General Observations:
o Users should not be expected to edit .pm files
  (we need a configuration process)

o Separate out ReadSeq functions into ReadSeq.pm
  (would clear/simplify  internals of seq.pm )

o Might be worth looking at Sean Eddy's SQUID
  library for parsing ideas

o Perhaps we need another option for sequence type
  that deals with alphabet stringency levels
  1 Strict    1 Gap
  2 Ambig     2 No-Gap   (2,1) Set as default?

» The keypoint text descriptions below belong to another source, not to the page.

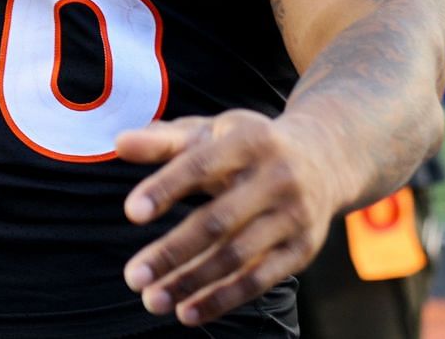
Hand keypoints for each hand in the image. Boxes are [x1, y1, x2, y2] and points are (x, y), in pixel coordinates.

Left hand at [115, 111, 335, 327]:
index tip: (131, 213)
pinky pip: (259, 280)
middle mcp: (276, 178)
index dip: (167, 188)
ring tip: (152, 300)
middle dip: (173, 252)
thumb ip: (164, 140)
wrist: (325, 156)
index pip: (202, 164)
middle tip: (132, 277)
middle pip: (219, 221)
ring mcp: (293, 216)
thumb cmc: (249, 144)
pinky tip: (188, 312)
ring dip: (193, 282)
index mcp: (249, 140)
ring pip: (237, 257)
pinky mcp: (301, 249)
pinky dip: (222, 299)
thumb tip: (119, 144)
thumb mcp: (211, 132)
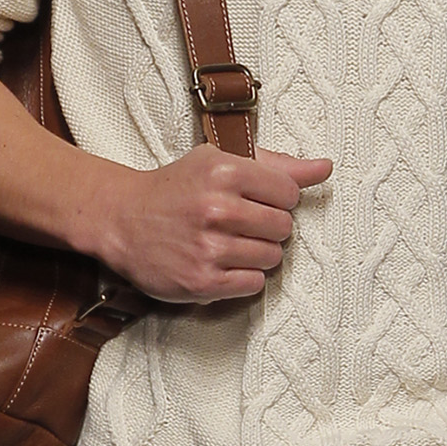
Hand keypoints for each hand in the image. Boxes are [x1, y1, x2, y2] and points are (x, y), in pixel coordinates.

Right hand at [95, 146, 331, 305]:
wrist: (122, 220)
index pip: (289, 192)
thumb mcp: (219, 161)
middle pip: (284, 227)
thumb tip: (325, 167)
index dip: (277, 198)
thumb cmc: (176, 188)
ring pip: (273, 257)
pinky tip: (222, 263)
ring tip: (230, 243)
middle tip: (240, 224)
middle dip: (268, 227)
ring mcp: (209, 248)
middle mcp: (217, 209)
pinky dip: (243, 276)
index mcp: (224, 172)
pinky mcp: (202, 282)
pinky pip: (254, 284)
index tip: (255, 200)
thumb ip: (277, 165)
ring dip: (257, 253)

o Does layout() need an option that would specify
  output to a file?

o translate() should be able to use different
  translation tables

General To-Do Comments
----------------------

1. Need a validity marker that is set to 'false'
   when the program Carps() out

2. rename %SeqType to %SeqAlph

3. Settle the "_nofile" or "undef" question
   in the constructor method

4. Constructor default ID field should be changed
   from "No_Id_Given" to "No_Id" plus a unique number

5. Constructor should attempt to guess alphabet (and origin?)
   before setting a default "not_given" setting

6. _file_read() is innefficient, just slurp file in with
   a giant READ

7. Resolve this conflict: names() currently will ADD the values
   of a passed in hash referance to the existing %names hash.
   However, the POD docs state that the method SETS (overwrites)
   the hash values. Which should it do?

8. Remove POD discussion about internal stuff
   in out_GCG()

9. type() should verify that the given type is valid for
   the sequence (in addition to being a supported type)

10. Clear up the POD in parse()

11. Get rid of call to `date` in out_GCG()
    (Actual Steve quote--> "Yuk!" :)

12. revcom() needs to check that the sequence is really
    nucleotide before applying the regular expression

**13. DNA_to_RNA() should return a Bio::Seq object, not a
      string or array

**14. translate() should return a Bio::Seq object, not a
      string or array

15. translate() treats ambiguity inconsistantly.

16. Need to write a "getseq()" and "setseq() so that
    user calls to the "internal" _seq() can be avoided

17. rename seq_length() to seq_len()

18. rename ary() and str() to seq_ary() and seq_str()

19. write "RNA_to_DNA()" to complement existing
    DNA_to_RNA()